Inheritance tax receipts rise as government performs partial U-turn on relief rules

Inheritance tax (IHT) receipts reached £6.6 billion in the first nine months of the 2025/26 tax year, according to data released by HM Revenue & Customs (HMRC) this morning.

That figure is £200 million higher than the same period last year and continues a steady upward trend that has persisted for more than two decades.

The Office for Budget Responsibility forecast that IHT would raise £9.1 billion during the current tax year. Today’s figures, combined with measures announced in the last Budget, suggest the government remains firmly on track to meet that target with three months still to go.

Nicholas Hyett, Investment Manager at Wealth Club, said:

“The government has made a pig’s ear of inheritance tax reform. Crack downs on farmers and business owners have been unpopular, damaging, and ultimately unworkable.

The result was a 23rd December U-turn on the amount of inheritance tax relief that can be claimed through Agriculture Property Relief (APR) and Business Property Relief (BPR). That early Christmas present was a relief for farmers and small business owners, but don’t let it distract you from the wider picture. The government is still making a massive inheritance tax grab.

Prior to the climb down on APR and BPR, the annual IHT take was expected to go from £8.3 billion annually at the start of this parliament, to £14.5 billion by 2030/31. Most of that extra money will still turn up in HMRC’s coffers. It is being driven by frozen thresholds – which will see families who previously wouldn’t have been considered wealthy enough to face IHT fall within the taxman’s scope – but also changes to pension rules. Residual pensions used to be IHT free if you died before 75, not any more.

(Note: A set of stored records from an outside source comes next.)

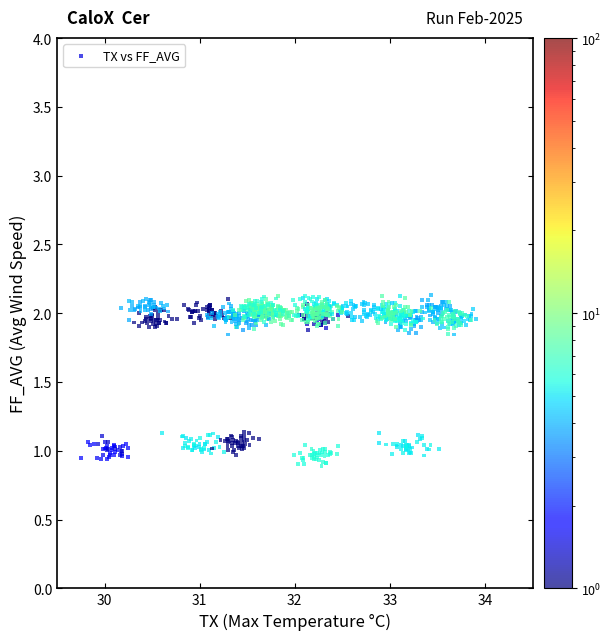

What is the range of Y values (max minus min)?

1.2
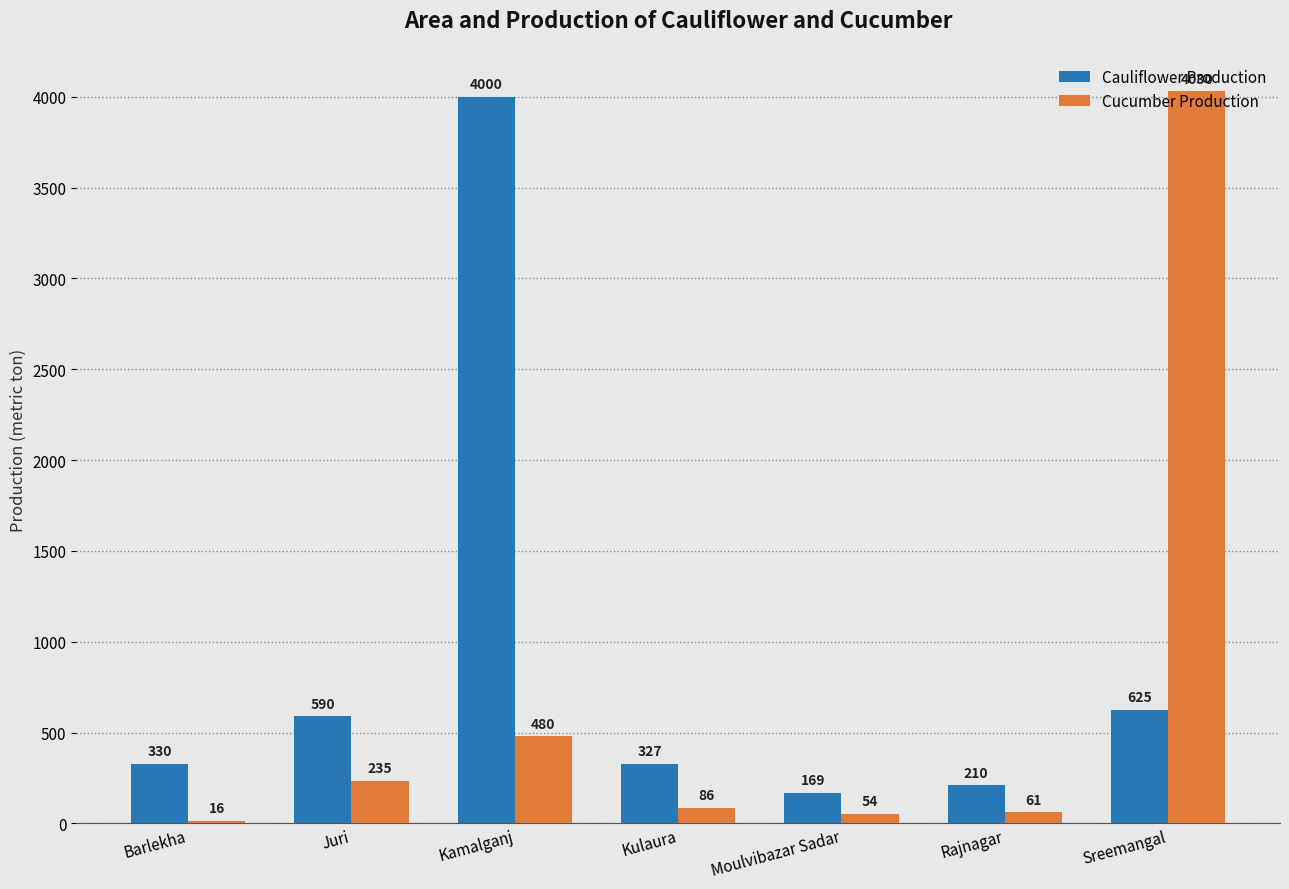

How many bars are there in total?

14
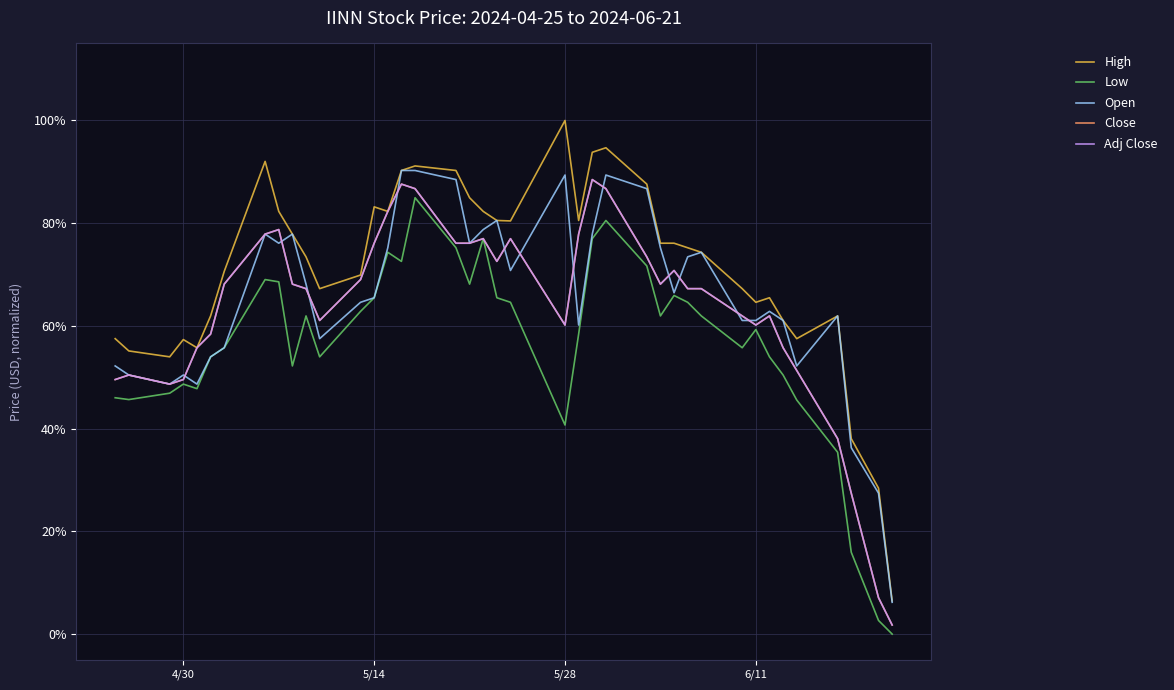

What is the value of the Open point at the 11th from the left?

0.7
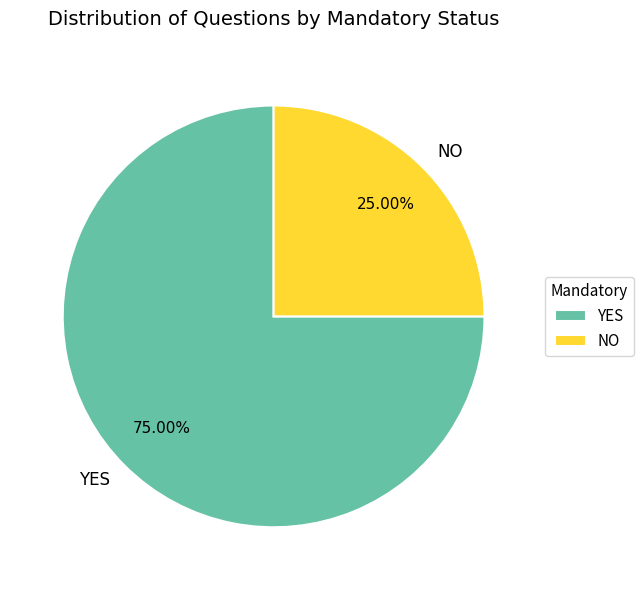

What percentage is NOT represented by NO?

75.0%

The combination of frozen thresholds and expanded scope mean the government’s share of inheritances will continue to increase for the rest of this decade and beyond. That won’t change until thresholds are unfrozen or the dogs’ dinner of policy mistakes and subsequent U-turn succeeds in making us all poorer.”

What can investors do to mitigate their inheritance tax bill?

Despite the changes, there remain legitimate ways to reduce the inheritance tax burden on your estate. Many strategies require long-term planning, careful structuring and a willingness to accept higher investment risk. With thresholds frozen until 2031 and most pension death benefits liable to IHT from 2027, proactive planning has never been more important.

Those concerned about inheritance tax could consider:

Giving money away early: Gifts made from surplus income that do not affect the donor’s standard of living are immediately exempt from IHT, as are certain smaller gifts. Larger gifts can also fall outside the estate if the donor survives for seven years. The key trade-off is loss of control – once money is gifted, it cannot be reclaimed.

Investing in unlisted companies qualifying for Business Property Relief: Investments in qualifying unquoted businesses can become IHT exempt after two years. From 2026, investors will benefit from a £2.5 million Business Relief allowance, with any excess taxed at half the usual IHT rate (20%). While higher risk, this approach allows investors to retain ownership and potential returns.

Using an AIM ISA: ISAs themselves are not exempt from inheritance tax, meaning up to 40% of their value could be lost on death. AIM ISAs, which invest in qualifying AIM listed companies, may qualify for Business Property Relief after two years, offering a tax efficient, though riskier – alternative for long-term investors.